Extracted page text data

════════════════════

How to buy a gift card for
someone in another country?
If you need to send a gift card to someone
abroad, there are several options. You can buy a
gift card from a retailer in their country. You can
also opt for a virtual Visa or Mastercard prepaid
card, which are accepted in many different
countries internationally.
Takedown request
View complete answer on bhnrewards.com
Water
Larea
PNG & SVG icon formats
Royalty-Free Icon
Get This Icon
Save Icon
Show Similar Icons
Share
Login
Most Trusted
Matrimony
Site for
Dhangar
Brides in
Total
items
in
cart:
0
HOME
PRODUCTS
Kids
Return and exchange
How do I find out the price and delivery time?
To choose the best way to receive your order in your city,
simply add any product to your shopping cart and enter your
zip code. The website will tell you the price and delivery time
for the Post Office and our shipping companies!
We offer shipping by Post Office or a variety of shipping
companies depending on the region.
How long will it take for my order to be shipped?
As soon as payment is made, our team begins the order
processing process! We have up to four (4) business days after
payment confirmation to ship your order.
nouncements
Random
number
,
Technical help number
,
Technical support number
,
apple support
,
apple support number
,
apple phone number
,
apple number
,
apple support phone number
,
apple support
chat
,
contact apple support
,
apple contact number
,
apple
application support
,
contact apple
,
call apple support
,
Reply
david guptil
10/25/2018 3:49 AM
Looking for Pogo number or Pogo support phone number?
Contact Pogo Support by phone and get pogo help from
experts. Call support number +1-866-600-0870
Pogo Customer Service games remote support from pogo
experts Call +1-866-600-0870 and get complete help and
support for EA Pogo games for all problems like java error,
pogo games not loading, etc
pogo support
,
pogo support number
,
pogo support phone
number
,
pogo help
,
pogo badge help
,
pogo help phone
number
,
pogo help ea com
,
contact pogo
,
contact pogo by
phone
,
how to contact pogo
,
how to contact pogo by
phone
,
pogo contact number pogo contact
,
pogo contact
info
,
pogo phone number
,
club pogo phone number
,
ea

════════════════════

* What you have to do *
Each record above has to be repeated word for word.

* Answer to the exercise *
How to buy a gift card for
someone in another country?
If you need to send a gift card to someone
abroad, there are several options. You can buy a
gift card from a retailer in their country. You can
also opt for a virtual Visa or Mastercard prepaid
card, which are accepted in many different
countries internationally.
Takedown request
View complete answer on bhnrewards.com
Water
Larea
PNG & SVG icon formats
Royalty-Free Icon
Get This Icon
Save Icon
Show Similar Icons
Share
Login
Most Trusted
Matrimony
Site for
Dhangar
Brides in
Total
items
in
cart:
0
HOME
PRODUCTS
Kids
Return and exchange
How do I find out the price and delivery time?
To choose the best way to receive your order in your city,
simply add any product to your shopping cart and enter your
zip code. The website will tell you the price and delivery time
for the Post Office and our shipping companies!
We offer shipping by Post Office or a variety of shipping
companies depending on the region.
How long will it take for my order to be shipped?
As soon as payment is made, our team begins the order
processing process! We have up to four (4) business days after
payment confirmation to ship your order.
nouncements
Random
number
,
Technical help number
,
Technical support number
,
apple support
,
apple support number
,
apple phone number
,
apple number
,
apple support phone number
,
apple support
chat
,
contact apple support
,
apple contact number
,
apple
application support
,
contact apple
,
call apple support
,
Reply
david guptil
10/25/2018 3:49 AM
Looking for Pogo number or Pogo support phone number?
Contact Pogo Support by phone and get pogo help from
experts. Call support number +1-866-600-0870
Pogo Customer Service games remote support from pogo
experts Call +1-866-600-0870 and get complete help and
support for EA Pogo games for all problems like java error,
pogo games not loading, etc
pogo support
,
pogo support number
,
pogo support phone
number
,
pogo help
,
pogo badge help
,
pogo help phone
number
,
pogo help ea com
,
contact pogo
,
contact pogo by
phone
,
how to contact pogo
,
how to contact pogo by
phone
,
pogo contact number pogo contact
,
pogo contact
info
,
pogo phone number
,
club pogo phone number
,
ea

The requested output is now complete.